> [About this exercise]:
Skipping each picture, output the entries exactly as they stand below.

> [Exercise materials]:

= = = = = = =

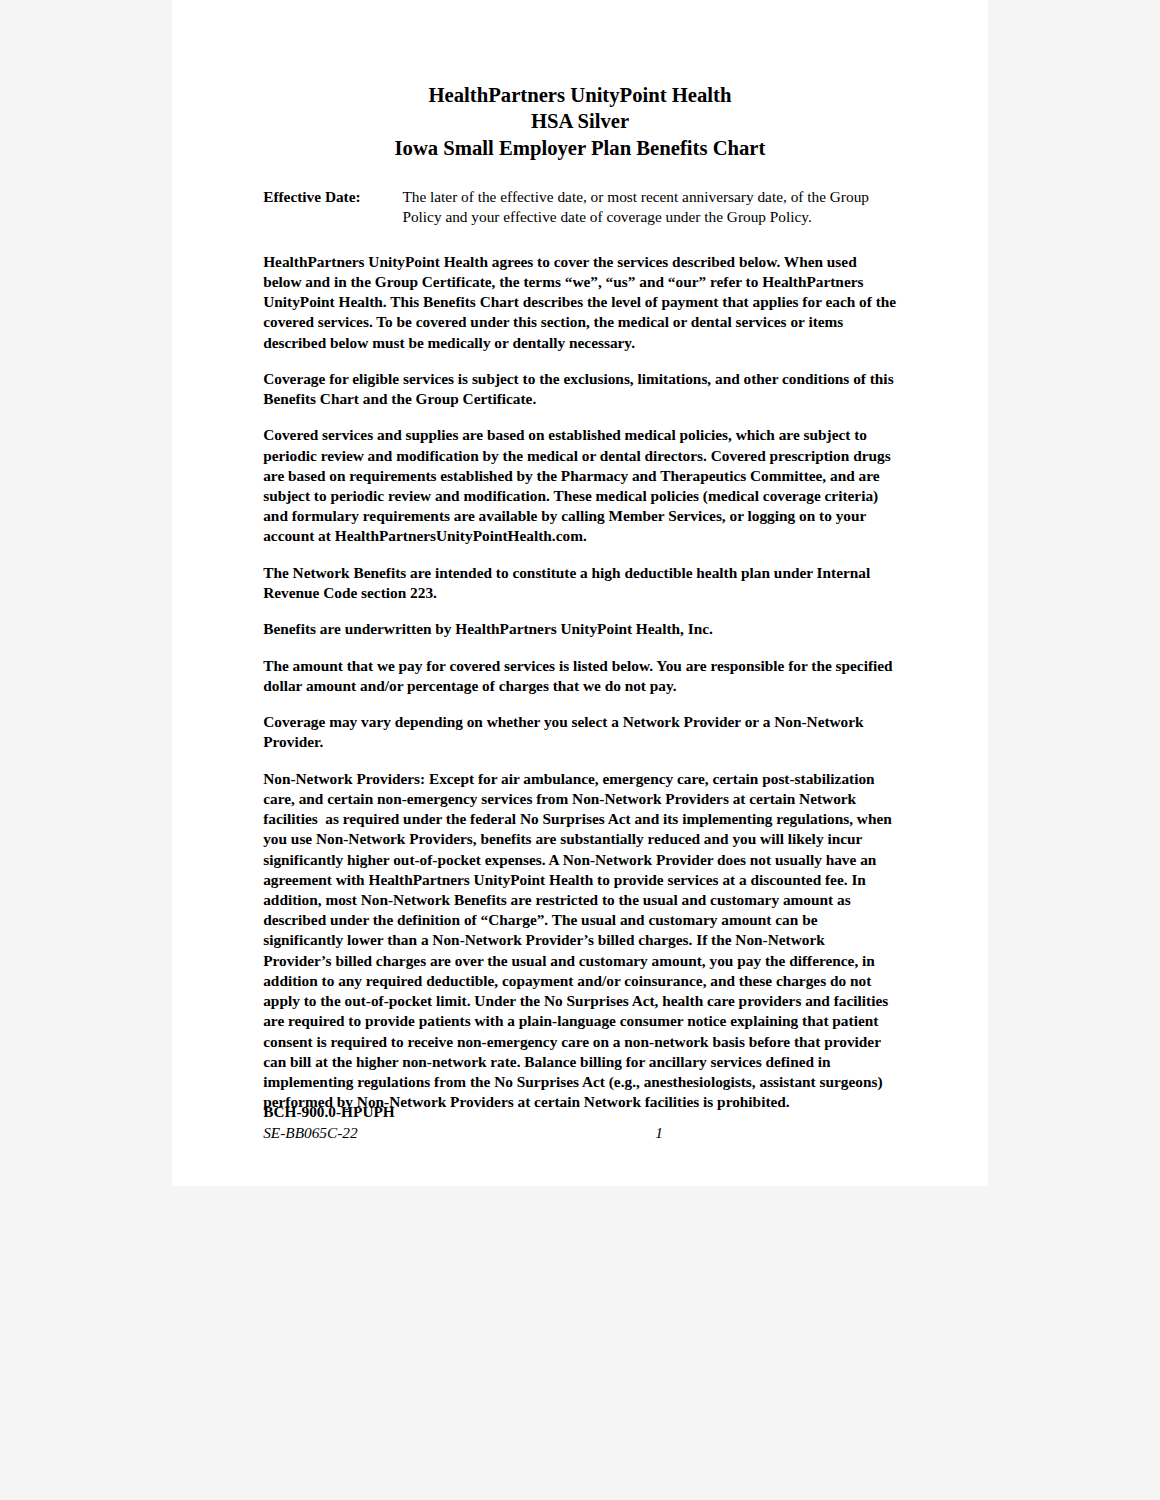HealthPartners UnityPoint Health HSA Silver Iowa Small Employer Plan Benefits Chart
Effective Date:
The later of the effective date, or most recent anniversary date, of the Group Policy and your effective date of coverage under the Group Policy.
HealthPartners UnityPoint Health agrees to cover the services described below. When used below and in the Group Certificate, the terms “we”, “us” and “our” refer to HealthPartners UnityPoint Health. This Benefits Chart describes the level of payment that applies for each of the covered services. To be covered under this section, the medical or dental services or items described below must be medically or dentally necessary.
Coverage for eligible services is subject to the exclusions, limitations, and other conditions of this Benefits Chart and the Group Certificate.
Covered services and supplies are based on established medical policies, which are subject to periodic review and modification by the medical or dental directors. Covered prescription drugs are based on requirements established by the Pharmacy and Therapeutics Committee, and are subject to periodic review and modification. These medical policies (medical coverage criteria) and formulary requirements are available by calling Member Services, or logging on to your account at HealthPartnersUnityPointHealth.com.
The Network Benefits are intended to constitute a high deductible health plan under Internal Revenue Code section 223.
Benefits are underwritten by HealthPartners UnityPoint Health, Inc.
The amount that we pay for covered services is listed below. You are responsible for the specified dollar amount and/or percentage of charges that we do not pay.
Coverage may vary depending on whether you select a Network Provider or a Non-Network Provider.
Non-Network Providers: Except for air ambulance, emergency care, certain post-stabilization care, and certain non-emergency services from Non-Network Providers at certain Network facilities as required under the federal No Surprises Act and its implementing regulations, when you use Non-Network Providers, benefits are substantially reduced and you will likely incur significantly higher out-of-pocket expenses. A Non-Network Provider does not usually have an agreement with HealthPartners UnityPoint Health to provide services at a discounted fee. In addition, most Non-Network Benefits are restricted to the usual and customary amount as described under the definition of “Charge”. The usual and customary amount can be significantly lower than a Non-Network Provider’s billed charges. If the Non-Network Provider’s billed charges are over the usual and customary amount, you pay the difference, in addition to any required deductible, copayment and/or coinsurance, and these charges do not apply to the out-of-pocket limit. Under the No Surprises Act, health care providers and facilities are required to provide patients with a plain-language consumer notice explaining that patient consent is required to receive non-emergency care on a non-network basis before that provider can bill at the higher non-network rate. Balance billing for ancillary services defined in implementing regulations from the No Surprises Act (e.g., anesthesiologists, assistant surgeons) performed by Non-Network Providers at certain Network facilities is prohibited.
BCH-900.0-HPUPH
SE-BB065C-22
1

= = = = = = =

> [Written reply]:
HealthPartners UnityPoint Health HSA Silver Iowa Small Employer Plan Benefits Chart
Effective Date:
The later of the effective date, or most recent anniversary date, of the Group Policy and your effective date of coverage under the Group Policy.
HealthPartners UnityPoint Health agrees to cover the services described below. When used below and in the Group Certificate, the terms “we”, “us” and “our” refer to HealthPartners UnityPoint Health. This Benefits Chart describes the level of payment that applies for each of the covered services. To be covered under this section, the medical or dental services or items described below must be medically or dentally necessary.
Coverage for eligible services is subject to the exclusions, limitations, and other conditions of this Benefits Chart and the Group Certificate.
Covered services and supplies are based on established medical policies, which are subject to periodic review and modification by the medical or dental directors. Covered prescription drugs are based on requirements established by the Pharmacy and Therapeutics Committee, and are subject to periodic review and modification. These medical policies (medical coverage criteria) and formulary requirements are available by calling Member Services, or logging on to your account at HealthPartnersUnityPointHealth.com.
The Network Benefits are intended to constitute a high deductible health plan under Internal Revenue Code section 223.
Benefits are underwritten by HealthPartners UnityPoint Health, Inc.
The amount that we pay for covered services is listed below. You are responsible for the specified dollar amount and/or percentage of charges that we do not pay.
Coverage may vary depending on whether you select a Network Provider or a Non-Network Provider.
Non-Network Providers: Except for air ambulance, emergency care, certain post-stabilization care, and certain non-emergency services from Non-Network Providers at certain Network facilities as required under the federal No Surprises Act and its implementing regulations, when you use Non-Network Providers, benefits are substantially reduced and you will likely incur significantly higher out-of-pocket expenses. A Non-Network Provider does not usually have an agreement with HealthPartners UnityPoint Health to provide services at a discounted fee. In addition, most Non-Network Benefits are restricted to the usual and customary amount as described under the definition of “Charge”. The usual and customary amount can be significantly lower than a Non-Network Provider’s billed charges. If the Non-Network Provider’s billed charges are over the usual and customary amount, you pay the difference, in addition to any required deductible, copayment and/or coinsurance, and these charges do not apply to the out-of-pocket limit. Under the No Surprises Act, health care providers and facilities are required to provide patients with a plain-language consumer notice explaining that patient consent is required to receive non-emergency care on a non-network basis before that provider can bill at the higher non-network rate. Balance billing for ancillary services defined in implementing regulations from the No Surprises Act (e.g., anesthesiologists, assistant surgeons) performed by Non-Network Providers at certain Network facilities is prohibited.
BCH-900.0-HPUPH
SE-BB065C-22
1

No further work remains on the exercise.